TEXT SEGMENT
● ● ● ● ● ● ●
In April 2015, we issued in private offerings $350 million of Series B Preferred Units at an issue price of $7.50 per unit. We received approximately $337.2 million from this offering, net of fees and estimated expenses, which we primarily used to repay borrowings under our credit facility. The Series B Preferred Units rank senior to our Common Units and on parity with the Series A Preferred Units with respect to the payment of current distributions.

For the three months ended March 31, 2016, we elected to pay our Series B Preferred Unit distributions in kind by issuing additional Series B Preferred Units (or, if elected by the unitholder, by issuing Common Units in lieu of such Series B Preferred Units) in lieu of cash. During the three months ended March 31, 2016, we declared distributions on our Series B Preferred Units at a monthly rate of 0.006666 Series B Preferred Units per unit, in the form of a total of 818,626 Series B Preferred Units and 163,314 Common Units. During the three months ended March 31, 2016, we recognized $7.4 million of accrued distributions on the Series B Preferred Units, which are included in non-cash distributions to Series B preferred unitholders on the consolidated statements of operations.
● ● ● ● ● ● ●
ENTRIES PROVIDED
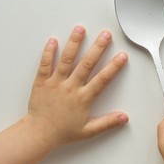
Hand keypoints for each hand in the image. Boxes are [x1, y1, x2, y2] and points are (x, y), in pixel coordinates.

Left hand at [26, 25, 128, 148]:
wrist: (39, 133)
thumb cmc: (63, 132)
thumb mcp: (88, 131)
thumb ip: (107, 123)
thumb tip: (124, 118)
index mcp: (83, 98)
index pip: (102, 79)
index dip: (114, 66)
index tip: (122, 56)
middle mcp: (70, 87)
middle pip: (86, 63)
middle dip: (98, 47)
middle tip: (106, 35)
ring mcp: (55, 83)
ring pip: (66, 59)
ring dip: (74, 43)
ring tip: (80, 29)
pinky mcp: (41, 81)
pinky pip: (45, 64)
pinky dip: (48, 52)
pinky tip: (53, 40)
● ● ● ● ● ● ●
ABOUT THIS EXERCISE
Please answer these from the Series B Preferred Units text:
(a) What was the issue price per unit in the April 2015 offering?
(b) At what monthly rate were distributions on the Series B Preferred Units declared during the three months ended March 31, 2016?
(c) How much in accrued distributions on the Series B Preferred Units was recognized during that same period?
The listing isn't needed to answer anything here.

OUTPUT BELOW
(a) $7.50 per unit
(b) 0.006666 Series B Preferred Units per unit
(c) $7.4 million